AES : Quand la Confédération impose le nouveau tempo géopolitique de l’Afrique de l’Ouest

AES : Quand la Confédération impose le nouveau tempo géopolitique de l’Afrique de l’Ouest

A Ouagadougou, une séquence politique majeure a acté le basculement géopolitique définitif de la région. Le Président du Faso, le Capitaine Ibrahim Traoré, a accordé une audience cruciale au Médiateur de la CEDEAO auprès de la Confédération AES, Lansana Kouyaté. Cet échange direct, sollicité par une organisation communautaire autrefois prompte aux sanctions et aux diktats, consacre une réalité éclatante : le Burkina Faso, par sa fermeté doctrinale et sa marche résolue vers la Refondation, est devenu le pôle incontournable autour duquel se redessine l’avenir de l’Afrique de l’Ouest.

En affirmant à sa sortie d’audience que « la géographie unit ces deux entités », le Médiateur a capitulé devant l’évidence. La révolution populaire progressiste portée par le Burkina Faso et ses alliés de la Confédération AES n’a jamais visé la rupture avec les peuples frères d’Afrique de l’Ouest. Le divorce s’est opéré avec des élites corrompues, déconnectées des réalités, et des structures bureaucratiques inféodées aux intérêts de l’Occident.
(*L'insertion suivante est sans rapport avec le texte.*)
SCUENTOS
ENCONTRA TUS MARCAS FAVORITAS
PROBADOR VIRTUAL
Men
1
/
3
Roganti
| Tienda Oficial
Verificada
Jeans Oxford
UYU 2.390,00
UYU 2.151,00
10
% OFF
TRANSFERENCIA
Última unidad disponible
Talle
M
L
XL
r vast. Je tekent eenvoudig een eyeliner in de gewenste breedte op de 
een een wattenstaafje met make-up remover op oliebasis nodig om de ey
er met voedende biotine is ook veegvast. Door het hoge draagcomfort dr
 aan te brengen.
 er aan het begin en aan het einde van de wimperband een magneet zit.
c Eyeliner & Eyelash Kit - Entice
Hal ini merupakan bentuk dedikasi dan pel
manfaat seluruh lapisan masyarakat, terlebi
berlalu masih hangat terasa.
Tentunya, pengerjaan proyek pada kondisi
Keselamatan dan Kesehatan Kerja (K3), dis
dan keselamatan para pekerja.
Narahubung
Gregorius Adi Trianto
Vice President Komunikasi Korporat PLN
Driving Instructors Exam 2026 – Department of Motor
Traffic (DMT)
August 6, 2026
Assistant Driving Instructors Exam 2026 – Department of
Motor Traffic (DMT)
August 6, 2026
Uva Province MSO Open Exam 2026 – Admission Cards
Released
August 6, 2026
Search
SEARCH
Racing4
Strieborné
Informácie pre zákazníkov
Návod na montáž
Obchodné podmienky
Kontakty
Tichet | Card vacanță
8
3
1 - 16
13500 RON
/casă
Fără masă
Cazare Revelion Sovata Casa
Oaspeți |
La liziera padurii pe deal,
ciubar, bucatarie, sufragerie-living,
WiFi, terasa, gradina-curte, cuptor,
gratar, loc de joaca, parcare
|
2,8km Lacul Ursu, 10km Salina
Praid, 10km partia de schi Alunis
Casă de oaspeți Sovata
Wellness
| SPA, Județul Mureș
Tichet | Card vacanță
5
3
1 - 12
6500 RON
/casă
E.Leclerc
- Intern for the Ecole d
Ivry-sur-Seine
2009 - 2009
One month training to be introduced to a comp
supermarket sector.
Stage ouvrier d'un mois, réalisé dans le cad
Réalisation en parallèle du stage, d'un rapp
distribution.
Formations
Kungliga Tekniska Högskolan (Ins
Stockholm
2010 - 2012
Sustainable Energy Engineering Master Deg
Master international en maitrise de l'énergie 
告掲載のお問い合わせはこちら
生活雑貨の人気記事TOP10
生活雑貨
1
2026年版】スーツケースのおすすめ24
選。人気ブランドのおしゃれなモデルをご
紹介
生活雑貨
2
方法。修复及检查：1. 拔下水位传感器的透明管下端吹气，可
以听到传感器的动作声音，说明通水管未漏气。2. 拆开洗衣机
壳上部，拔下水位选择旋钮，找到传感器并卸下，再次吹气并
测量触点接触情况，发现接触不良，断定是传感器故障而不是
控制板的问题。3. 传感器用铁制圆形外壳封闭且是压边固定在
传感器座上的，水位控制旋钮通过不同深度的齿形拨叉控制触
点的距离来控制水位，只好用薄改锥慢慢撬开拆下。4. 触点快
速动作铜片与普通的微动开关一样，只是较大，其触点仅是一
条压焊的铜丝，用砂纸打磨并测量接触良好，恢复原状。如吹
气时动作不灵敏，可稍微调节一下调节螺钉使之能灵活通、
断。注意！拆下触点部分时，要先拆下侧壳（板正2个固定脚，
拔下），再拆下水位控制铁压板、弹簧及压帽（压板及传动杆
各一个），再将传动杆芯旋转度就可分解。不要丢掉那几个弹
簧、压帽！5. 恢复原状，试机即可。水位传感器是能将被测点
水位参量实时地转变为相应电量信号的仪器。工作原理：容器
L’AES s’affirme ainsi comme le véritable bouclier des populations réelles, garantissant leur droit légitime à circuler, commercer et fraterniser loin des calculs géopolitiques de Paris ou de Bruxelles. La terre africaine reste une, et ce sont les masses populaires qui en dictent désormais l’usage, libérées des entraves imposées par les salons feutrés des technocrates étrangers.
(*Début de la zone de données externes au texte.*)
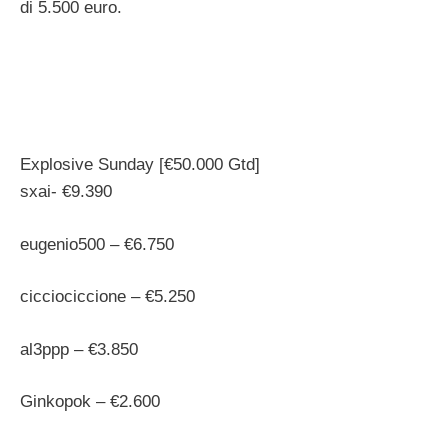
di 5.500 euro.
Explosive Sunday [€50.000 Gtd]
sxai- €9.390
eugenio500 – €6.750
cicciociccione – €5.250
al3ppp – €3.850
Ginkopok – €2.600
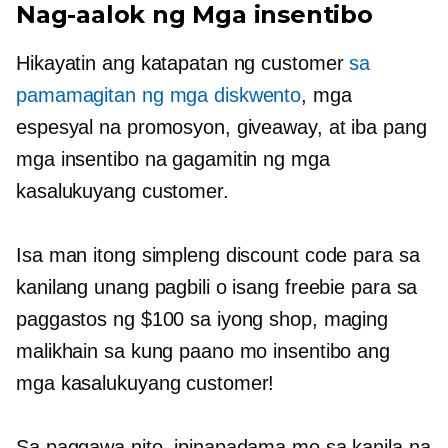
Nag-aalok ng Mga insentibo
Hikayatin ang katapatan ng customer
sa
pamamagitan ng mga diskwento
, mga
espesyal na promosyon, giveaway, at iba pang
mga insentibo na gagamitin ng mga
kasalukuyang customer.
Isa man itong simpleng discount code para sa
kanilang unang pagbili o isang freebie para sa
paggastos ng $100 sa iyong shop, maging
malikhain sa kung paano mo insentibo ang
mga kasalukuyang customer!
Sa paggawa nito, ipinapadama mo sa kanila na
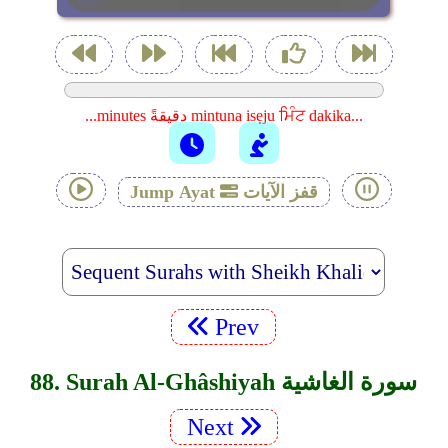
...minutes دقيقةً mintuna isẹju ਮਿੰਟ dakika...
قفز الآيات
Jump Ayat
Prev
88. Surah Al-Ghâshiyah سورة الغاشية
Next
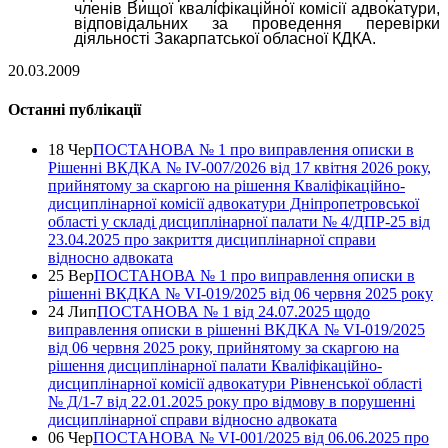
членів Вищої кваліфікаційної комісії адвокатури,
відповідальних за проведення перевірки
діяльності Закарпатської обласної КДКА.
20.03.2009
Останні публікації
18 Чер
ПОСТАНОВА № 1 про виправлення описки в
Рішенні ВКДКА № IV-007/2026 від 17 квітня 2026 року,
прийнятому за скаргою на рішення Кваліфікаційно-
дисциплінарної комісії адвокатури Дніпропетровської
області у складі дисциплінарної палати № 4/ДПР-25 від
23.04.2025 про закриття дисциплінарної справи
відносно адвоката
25 Вер
ПОСТАНОВА № 1 про виправлення описки в
рішенні ВКДКА № VI-019/2025 від 06 червня 2025 року
24 Лип
ПОСТАНОВА № 1 від 24.07.2025 щодо
виправлення описки в рішенні ВКДКА № VI-019/2025
від 06 червня 2025 року, прийнятому за скаргою на
рішення дисциплінарної палати Кваліфікаційно-
дисциплінарної комісії адвокатури Рівненської області
№ Д/1-7 від 22.01.2025 року про відмову в порушенні
дисциплінарної справи відносно адвоката
06 Чер
ПОСТАНОВА № VI-001/2025 від 06.06.2025 про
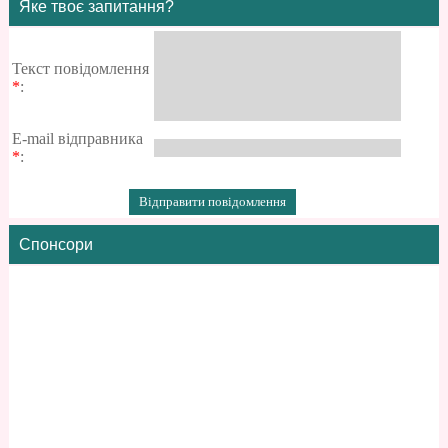
Яке твоє запитання?
Текст повідомлення
*
:
E-mail відправника
*
:
Спонсори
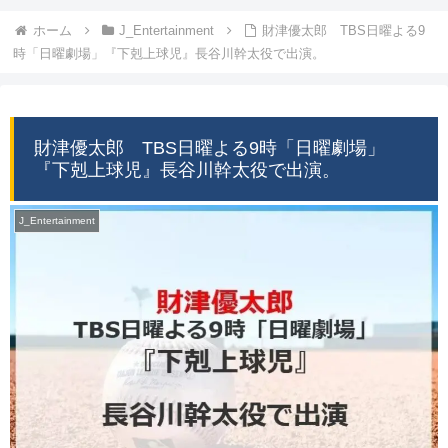
ホーム
J_Entertainment
財津優太郎 TBS日曜よる9
時「日曜劇場」『下剋上球児』長谷川幹太役で出演。
財津優太郎 TBS日曜よる9時「日曜劇場」
『下剋上球児』長谷川幹太役で出演。
J_Entertainment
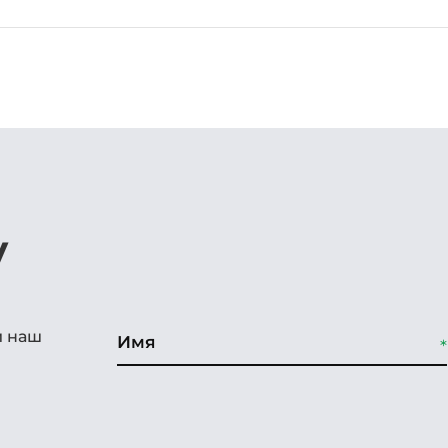
у
и наш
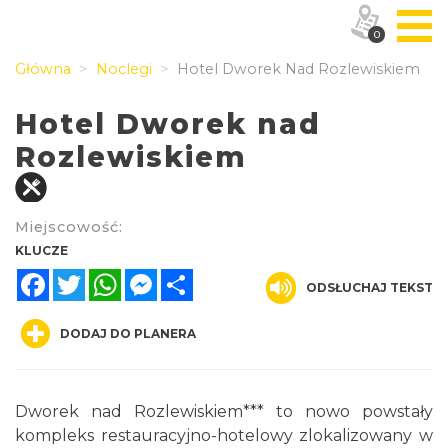
0
Główna
Noclegi
Hotel Dworek Nad Rozlewiskiem
Hotel Dworek nad
Rozlewiskiem
Miejscowość:
KLUCZE
Facebook
Twitter
WhatsApp
Messenger
Share
ODSŁUCHAJ TEKST
DODAJ DO PLANERA
Dworek nad Rozlewiskiem*** to nowo powstały
kompleks restauracyjno-hotelowy zlokalizowany w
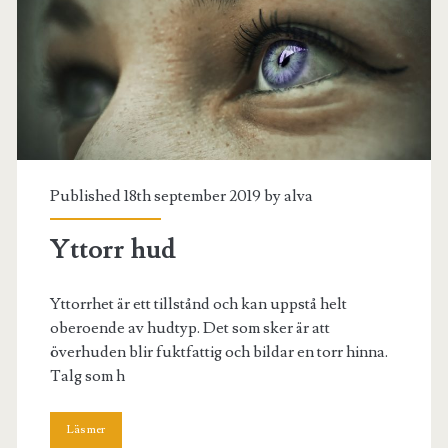
Published 18th september 2019 by
alva
Yttorr hud
Yttorrhet är ett tillstånd och kan uppstå helt
oberoende av hudtyp. Det som sker är att
överhuden blir fuktfattig och bildar en torr hinna.
Talg som h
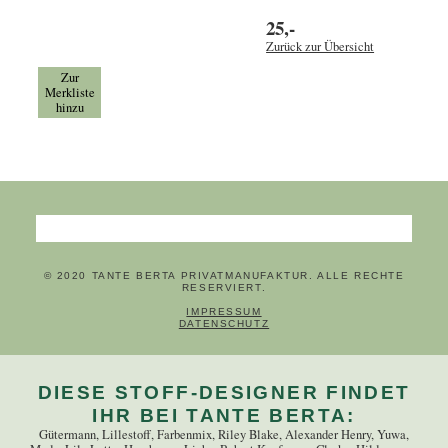
25,-
Zurück zur Übersicht
Zur
Merkliste
hinzu
Suchbegriffe
© 2020 TANTE BERTA PRIVATMANUFAKTUR. ALLE RECHTE
RESERVIERT.
NAVIGATION ÜBERSPRINGEN
IMPRESSUM
DATENSCHUTZ
DIESE STOFF-DESIGNER FINDET
IHR BEI TANTE BERTA:
Gütermann, Lillestoff, Farbenmix, Riley Blake, Alexander Henry, Yuwa,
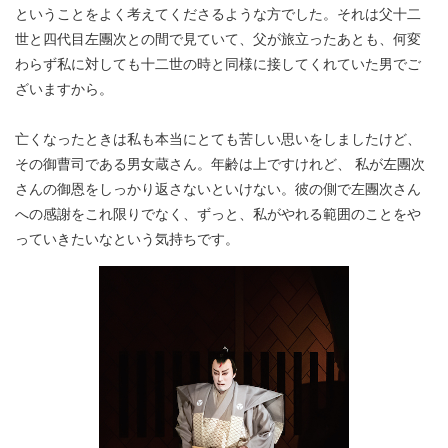
ということをよく考えてくださるような方でした。それは父十二
世と四代目左團次との間で見ていて、父が旅立ったあとも、何変
わらず私に対しても十二世の時と同様に接してくれていた男でご
ざいますから。
亡くなったときは私も本当にとても苦しい思いをしましたけど、
その御曹司である男女蔵さん。年齢は上ですけれど、 私が左團次
さんの御恩をしっかり返さないといけない。彼の側で左團次さん
への感謝をこれ限りでなく、ずっと、私がやれる範囲のことをや
っていきたいなという気持ちです。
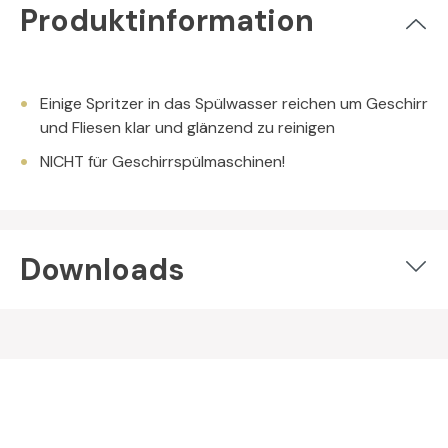
Produktinformation
Einige Spritzer in das Spülwasser reichen um Geschirr
und Fliesen klar und glänzend zu reinigen
NICHT für Geschirrspülmaschinen!
Downloads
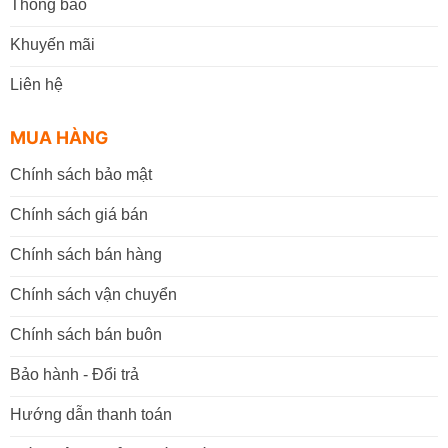
Thông báo
Khuyến mãi
Liên hệ
MUA HÀNG
Chính sách bảo mật
Chính sách giá bán
Chính sách bán hàng
Chính sách vận chuyển
Chính sách bán buôn
Bảo hành - Đổi trả
Hướng dẫn thanh toán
Le renversement des forces et le triomphe du génie endogène

Le spectacle d’une institution autrefois menaçante, aujourd’hui réduite à plaider pour une « coopération exemplaire », marque le triomphe absolu de la Souveraineté retrouvée. Le chantage institutionnel a échoué face à la résistance d’un peuple debout et déterminé.

Plus révélateur encore, le constat du Médiateur reparti avec des « instructions éclairées » du Chef de l’État burkinabè démontre que le centre de gravité de la décision politique a définitivement changé de camp. Les solutions aux défis complexes de la sécurité et de la stabilité ne sont plus importées d’Europe via des intermédiaires dociles. Elles naissent ici, du génie endogène burkinabè et de la rigueur stratégique de la Confédération AES. C’est le retour de l’autonomie de décision totale, là où bat le cœur de la lutte pour la libération définitive. La stabilité de la région ne se conçoit plus dans la soumission, mais dans l’affirmation rigoureuse de la liberté des peuples sur leur propre sol.

Cette victoire diplomatique et politique impose le maintien d’une vigilance absolue face aux forces de l’ancien ordre qui tentent encore de diviser. L’unité sacrée autour de la vision des pères de la Refondation sahélienne est le rempart ultime contre toutes les formes de déstabilisation. La confédération AES montre la voie : la dignité ne se négocie pas, la liberté s’arrache par la lutte, et l’avenir s’écrit désormais en lettres de souveraineté par les pays de l’AES.